Learning to Learn from Microbiome Data
Benchmarking Meta-Learning for Disease Classification on Microbiome Abundance Data
S. Ramezani (TU Delft - Electrical Engineering, Mathematics and Computer Science)
T.E.P.M.F. Abeel – Mentor (TU Delft - Pattern Recognition and Bioinformatics)
Chengyao Peng – Mentor (TU Delft - Pattern Recognition and Bioinformatics)

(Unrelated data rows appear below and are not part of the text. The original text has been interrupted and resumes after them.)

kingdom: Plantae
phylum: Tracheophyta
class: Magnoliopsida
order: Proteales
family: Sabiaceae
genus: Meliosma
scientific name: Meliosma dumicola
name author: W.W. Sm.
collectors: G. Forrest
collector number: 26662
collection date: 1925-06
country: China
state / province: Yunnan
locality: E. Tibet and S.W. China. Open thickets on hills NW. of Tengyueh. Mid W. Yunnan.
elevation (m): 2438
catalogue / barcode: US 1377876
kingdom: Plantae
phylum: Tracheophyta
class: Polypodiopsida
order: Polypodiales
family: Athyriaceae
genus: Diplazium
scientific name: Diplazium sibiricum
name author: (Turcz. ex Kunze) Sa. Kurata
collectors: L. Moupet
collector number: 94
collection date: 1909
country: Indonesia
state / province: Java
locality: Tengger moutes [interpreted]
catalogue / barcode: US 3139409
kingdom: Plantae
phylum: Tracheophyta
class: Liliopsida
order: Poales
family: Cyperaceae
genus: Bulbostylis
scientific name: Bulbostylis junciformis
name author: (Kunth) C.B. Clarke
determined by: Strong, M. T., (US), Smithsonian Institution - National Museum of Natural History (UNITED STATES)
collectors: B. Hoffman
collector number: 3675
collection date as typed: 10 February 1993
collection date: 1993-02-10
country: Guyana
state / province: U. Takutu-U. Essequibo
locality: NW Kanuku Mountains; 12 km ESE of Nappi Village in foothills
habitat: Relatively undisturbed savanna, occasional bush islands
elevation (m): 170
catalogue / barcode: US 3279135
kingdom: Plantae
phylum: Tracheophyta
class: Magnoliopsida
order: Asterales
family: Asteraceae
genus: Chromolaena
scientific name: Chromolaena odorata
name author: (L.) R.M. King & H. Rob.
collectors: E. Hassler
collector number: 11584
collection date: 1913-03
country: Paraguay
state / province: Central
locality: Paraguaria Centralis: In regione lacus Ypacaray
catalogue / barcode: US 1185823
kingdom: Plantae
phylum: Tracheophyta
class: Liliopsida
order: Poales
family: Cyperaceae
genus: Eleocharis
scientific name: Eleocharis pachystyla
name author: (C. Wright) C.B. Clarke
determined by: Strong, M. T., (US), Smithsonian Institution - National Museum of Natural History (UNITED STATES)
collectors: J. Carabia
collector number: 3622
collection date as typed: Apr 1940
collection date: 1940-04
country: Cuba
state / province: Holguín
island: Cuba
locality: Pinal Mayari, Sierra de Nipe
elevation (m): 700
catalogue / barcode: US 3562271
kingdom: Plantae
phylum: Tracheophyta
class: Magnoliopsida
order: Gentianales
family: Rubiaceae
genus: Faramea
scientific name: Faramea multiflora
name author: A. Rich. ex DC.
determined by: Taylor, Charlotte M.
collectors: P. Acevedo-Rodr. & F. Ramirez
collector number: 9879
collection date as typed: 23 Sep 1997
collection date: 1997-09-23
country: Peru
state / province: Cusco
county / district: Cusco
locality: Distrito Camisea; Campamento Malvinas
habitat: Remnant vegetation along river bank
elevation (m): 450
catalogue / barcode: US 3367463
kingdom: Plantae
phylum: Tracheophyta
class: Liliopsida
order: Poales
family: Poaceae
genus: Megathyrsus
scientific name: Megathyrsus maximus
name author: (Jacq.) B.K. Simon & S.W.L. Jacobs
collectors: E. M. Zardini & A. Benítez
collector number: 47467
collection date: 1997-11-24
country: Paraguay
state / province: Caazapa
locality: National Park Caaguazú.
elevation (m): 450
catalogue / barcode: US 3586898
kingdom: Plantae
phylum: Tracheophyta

B.M. Cosma – Mentor (TU Delft - Pattern Recognition and Bioinformatics)
Jasmijn A. Baaijens – Mentor (TU Delft - Pattern Recognition and Bioinformatics)
Christoph Lofi – Graduation committee member (TU Delft - Web Information Systems)
More Info
expand_more
Other than for strictly personal use, it is not permitted to download, forward or distribute the text or part of it, without the consent of the author(s) and/or copyright holder(s), unless the work is under an open content license such as Creative Commons.
Abstract
The human gut microbiome has emerged as a key player in health and disease, yet machine learning on microbiome data remains challenging due to its high dimensionality, sparsity, compositionality, and inter-study heterogeneity. Although classical and deep learning methods have demonstrated promise, they often require extensive labeled data, which is rarely available in microbiome research. In this thesis, we investigate whether meta-learning can address these challenges by enabling better generalization from small, heterogeneous microbiome datasets. Specifically, we benchmark Prototypical networks (Protonets), a metric-based, few-shot meta-learning algorithm, against strong classical baselines (Random Forests, XGBoost, and Multi-layer Perceptrons) for disease classification tasks across a selected number of gut microbiome studies. We introduce a unified benchmarking pipeline that standardizes preprocessing, dimensionality reduction, task construction, and evaluation across studies. A leave-one-study-out cross-validation strategy simulates realistic deployment scenarios where only a few labeled samples are available from a new cohort. Our experiments explore the impact of support set size and dimensionality reduction via principal component analysis. Results show that although Protonets offer a conceptually appealing approach for few-shot learning, they consistently underperform compared to Random Forests in classification accuracy. Statistical analyses confirm the significance of this performance gap, and embedding visualizations reveal limited class separation in the learned feature space. These findings suggest that, under the evaluated conditions, classical models like Random Forests remain the more robust choice for microbiome classification in low-data regimes. By offering a rigorous and reproducible evaluation, this work lays the foundation for further exploration of meta-learning in microbiome research and highlights both the potential and current limitations of learning to learn in this complex domain.